The beauty, he does buy; the romantic, traditionalist, sensualist in him can’t help it. His permanent lyric “The Trees” beholds, with a choke in his throat, the yearly riot of the natural world. “They die, too,” he reminds himself, but the astonishing renewal of loveliness goes on anyway: “Last year is dead, they seem to say, / Begin afresh, afresh, afresh,” the -sh noises enacting the thrashing crowns of spring trees in new leaf.
(In “The Trees,” as very often in his poetry, the speaker, even though he stresses the pointlessness of it all, is left out, left behind. He’s a loser. That’s the price of standing apart from living-that-is-its-own-illusion. At least, the poetry seems to insist, I’m not fooled. I’ll go on without illusions. To his enduring credit, not even Larkin thinks that’s much of a victory.)
Underneath his assent to beauty, never far away, is the puzzled shrug of the man in meaninglessness. In the simply undoing poem “Lines on a Young Lady’s Photograph Album,” he sees life itself splayed out in images that, while he cannot share them, tell him clearly why and how other people live. His paralyzing revelation: The album shows “a past that now no one can share.” All we have is pictures of the peak moments of other lives, “Smaller and clearer as the years go by.” It’s one of the great poetic moments of his century.
“What are days for?” another poem asks:
Ah, solving that question
Brings the priest and the doctor
In their long coats
Running over the fields. By the way, that poem could have been written at almost any time, word for word, between about 1650 and now. Larkin could achieve the timeless point, spoken in a voice that is all voice.

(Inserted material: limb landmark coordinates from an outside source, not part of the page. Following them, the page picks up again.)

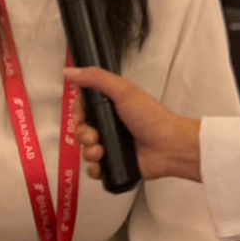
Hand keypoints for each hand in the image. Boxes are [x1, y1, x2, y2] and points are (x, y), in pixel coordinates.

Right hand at [64, 68, 202, 181]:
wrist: (169, 147)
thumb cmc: (151, 117)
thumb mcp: (123, 91)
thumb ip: (96, 78)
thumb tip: (70, 71)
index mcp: (111, 106)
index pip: (83, 108)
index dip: (78, 113)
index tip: (81, 116)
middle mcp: (110, 125)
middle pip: (81, 129)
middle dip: (82, 134)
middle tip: (94, 136)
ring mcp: (112, 145)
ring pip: (85, 150)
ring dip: (88, 151)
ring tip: (101, 151)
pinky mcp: (114, 164)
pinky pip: (94, 168)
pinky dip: (94, 168)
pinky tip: (102, 164)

Burnett is a knowing, able editor, and also an expert on another despairing perfectionist, A.E. Housman. A book like this is a treasure trove if you want to know your poet. Burnett is both a scrupulous scholar and a good storyteller. We learn much about Larkin’s life, thought, and circumstances, and the poems — the famed “Mr. Bleaney,” for example, or “Lines on a Young Lady’s Photograph Album” — really benefit.
Larkin has been compared repeatedly to Thomas Hardy. He bears some connection, I guess, in his formal achievement, and his principled refusal of comfort. But Larkin inhabits a quite different world: postwar England on the skids, a world of booze (friend and foe), bad sex, bad music (Larkin was quite a snob about jazz, and he had a major crisis at the bebop of the late 1940s), isolation most existential, self-loathing, balked suffering at social cuts, people at parties you just don’t want to see. It’s more trivial than Hardy’s world, and somewhat more endearing, being, again, that of the irritable loser.
In my 20s I, too, had my heart broken again and again by The Less Deceived and The Whitsun Weddings. And I’m glad. The title poem of the latter takes place on Whitsunday, traditional marriage day in England. The speaker finds himself on a train full of men and women going to their weddings. He can feel the massed energy of joy, fertility, and forwardness, “ready to be loosed with all the power/ That being changed can give,” and yet, as the train brakes near its station, “there swelled/ A sense of falling.”
No one has to write poetry in Larkin’s fashion, just as no one is obliged to adopt his punctilious and defeated despair. But how great an awakening it is to have the complete Larkin, the constant swell and the sense of falling.